Con la pronuncia n. 13303 depositata il 7 aprile 2025, la Quinta Sezione penale della Corte di Cassazione affronta di nuovo il tema, tutt’altro che teorico, della detenzione abusiva di armi in presenza di più pezzi d’arma rinvenuti contestualmente. Il Collegio, presieduto da P. R. e redatto da C. F., conferma la linea giurisprudenziale più recente: quando le armi sono custodite nello stesso luogo e nello stesso momento si configura un reato unico, in applicazione dell’art. 2 della legge n. 895/1967, fermo restando che il numero di armi rileva nella determinazione del trattamento sanzionatorio.
I giudici di legittimità hanno rigettato il ricorso dell’imputata S. P. – condannata in appello a Milano – ritenendo corretta la qualificazione di un solo reato. Il focus è sul criterio spazio-temporale: occorre verificare se la detenzione avvenga «in un unico contesto temporale e locale». In tal caso, anche dieci pistole costituiscono una sola fattispecie, perché l’offesa al bene giuridico – l’ordine pubblico e la sicurezza collettiva – si manifesta in modo unitario.
La Corte puntualizza però che lo scenario cambia se le armi vengono trovate in territori diversi. In tal ipotesi, il controllo ricade su distinte articolazioni di pubblica sicurezza e pertanto ogni condotta integra un nuovo reato autonomo, generando un concorso formale. Il principio si raccorda con le Sezioni Unite n. 41588/2017, che avevano già tracciato un confine netto tra il concetto di permanenza e quello di pluralità di azioni criminose.
La detenzione illegale di più armi, in un unico contesto temporale e locale, integra un singolo reato e il numero delle armi può rilevare ai fini della determinazione della pena. (In motivazione, la Corte ha affermato che, diversamente, la detenzione delle armi in territori differenti configura più condotte di reato, in quanto il controllo sulla disponibilità delle stesse spetta alle diverse articolazioni dell'autorità di pubblica sicurezza, in relazione al territorio di competenza).
Commento: la massima esprime due coordinate. Da un lato, tutela l’imputato dal rischio di una moltiplicazione irragionevole dei titoli di reato quando la condotta è sostanzialmente unitaria; dall’altro, valorizza il numero di armi come circostanza aggravante in concreto, permettendo al giudice di calibrare la pena sulla pericolosità effettiva. In questo modo si bilancia l’esigenza di certezza con quella di proporzionalità, cardini dell’art. 27 Cost. e dell’art. 49 della Carta di Nizza.

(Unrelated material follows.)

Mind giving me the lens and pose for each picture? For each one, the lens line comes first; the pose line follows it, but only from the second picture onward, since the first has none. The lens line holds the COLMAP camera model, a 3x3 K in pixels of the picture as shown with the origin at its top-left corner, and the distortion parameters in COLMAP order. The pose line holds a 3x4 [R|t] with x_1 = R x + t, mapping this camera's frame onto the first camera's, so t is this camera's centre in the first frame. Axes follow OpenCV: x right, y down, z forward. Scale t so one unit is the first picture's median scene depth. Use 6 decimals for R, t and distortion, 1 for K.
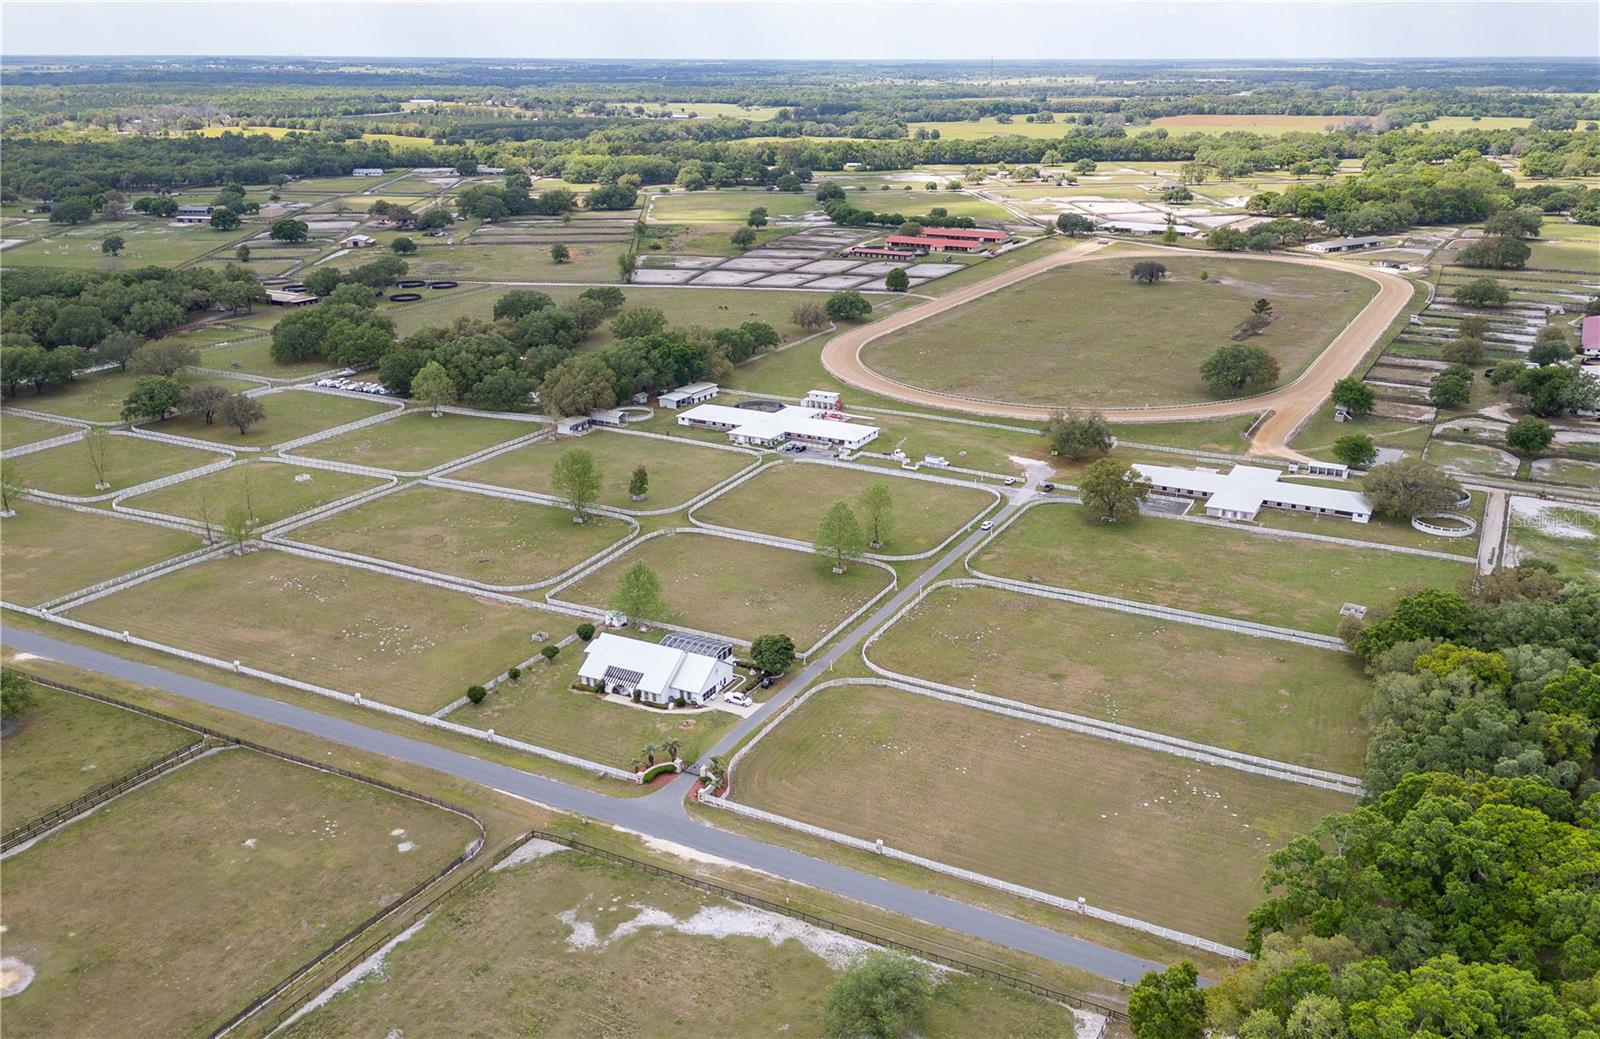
lens RADIAL K [[1294.9, 0, 848.8], [0, 1294.9, 524.4], [0, 0, 1]] dist [0.098518, -0.139670]
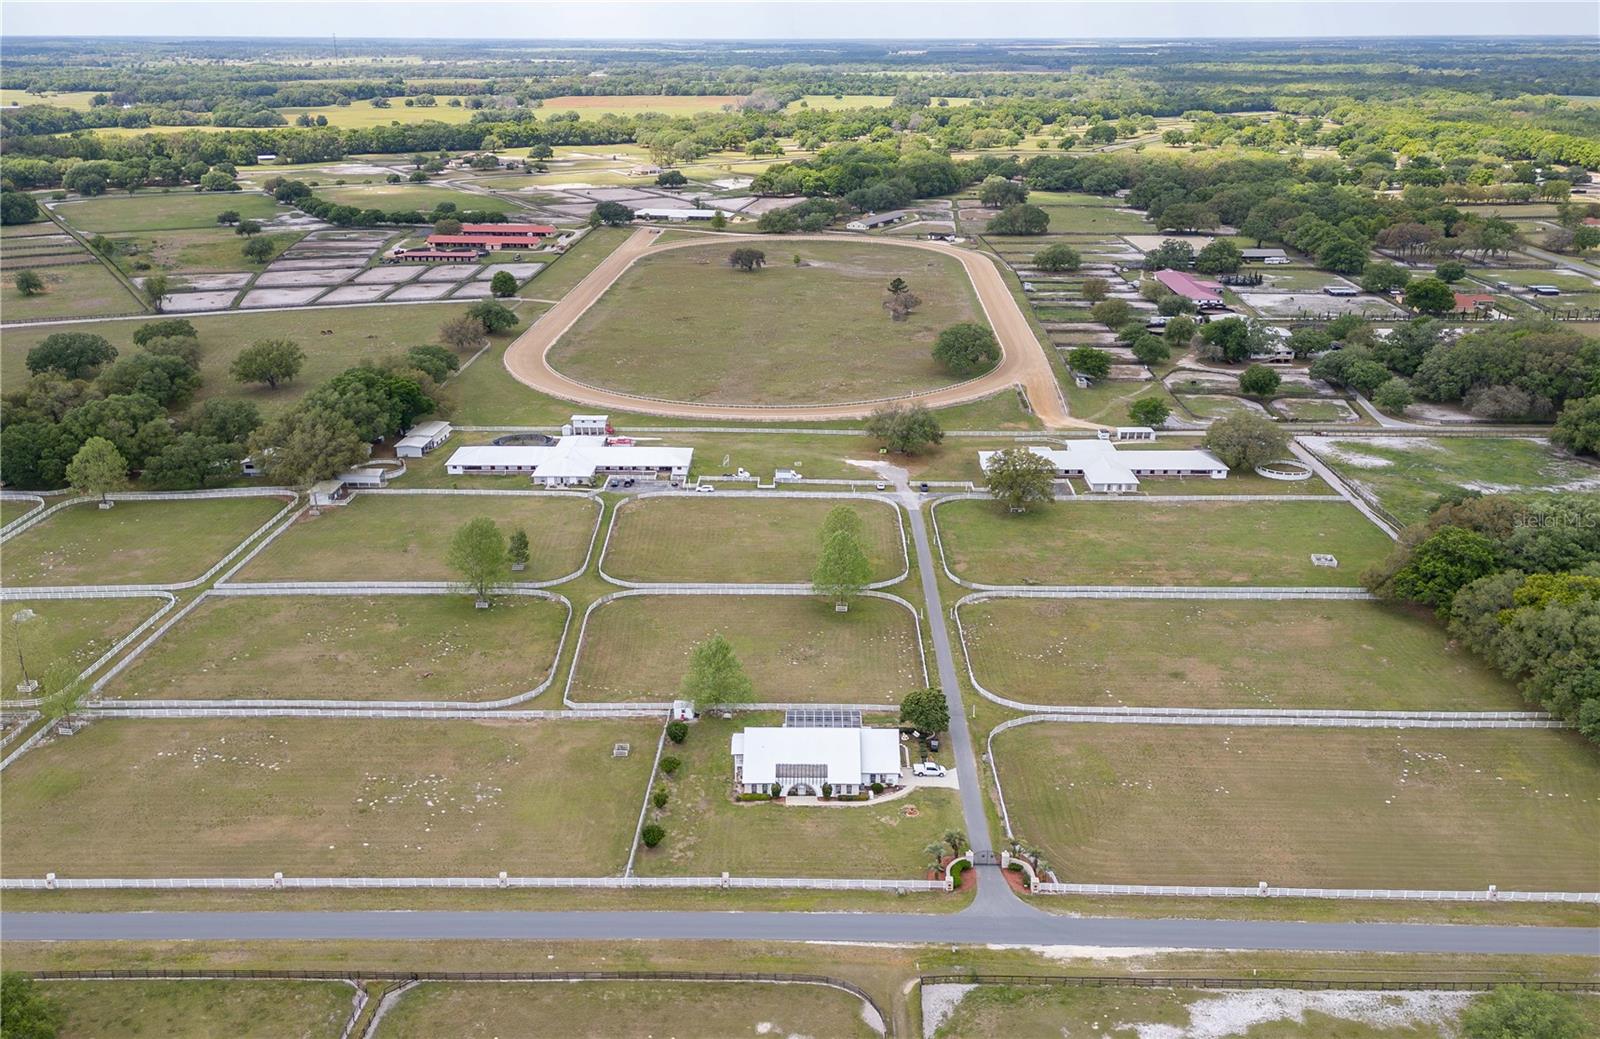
lens RADIAL K [[1350.3, 0, 800.0], [0, 1350.3, 519.5], [0, 0, 1]] dist [0.098718, -0.132930]
pose [[0.901101, -0.147367, 0.407799, -0.316281], [0.148531, 0.988482, 0.029004, -0.044052], [-0.407376, 0.034435, 0.912611, 0.122461]]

Per il difensore, la sentenza offre un utile riferimento in sede di strategia processuale: dimostrare l’unicità spazio-temporale può ridurre drasticamente l’esposizione sanzionatoria. Dal lato dell’accusa, invece, sarà decisivo individuare eventuali domicili diversi dell’indagato per sostenere la pluralità di reati. Le forze di polizia dovranno documentare accuratamente il luogo di rinvenimento, mentre il giudice valuterà, ai sensi dell’art. 133 c.p., quantità, qualità e potenziale offensivo delle armi.
La Cassazione n. 13303/2025 consolida un orientamento volto a evitare duplicazioni punitive, senza però attenuare la gravità intrinseca della detenzione illecita di armi. Il professionista legale dovrà pertanto giocare su due tavoli: da un lato accertare l’unitarietà della condotta per contenere il perimetro dell’imputazione, dall’altro preparare argomentazioni sulla proporzionalità della pena, valorizzando circostanze attenuanti reali. Un equilibrio non semplice, ma imprescindibile alla luce dei principi costituzionali di legalità e colpevolezza.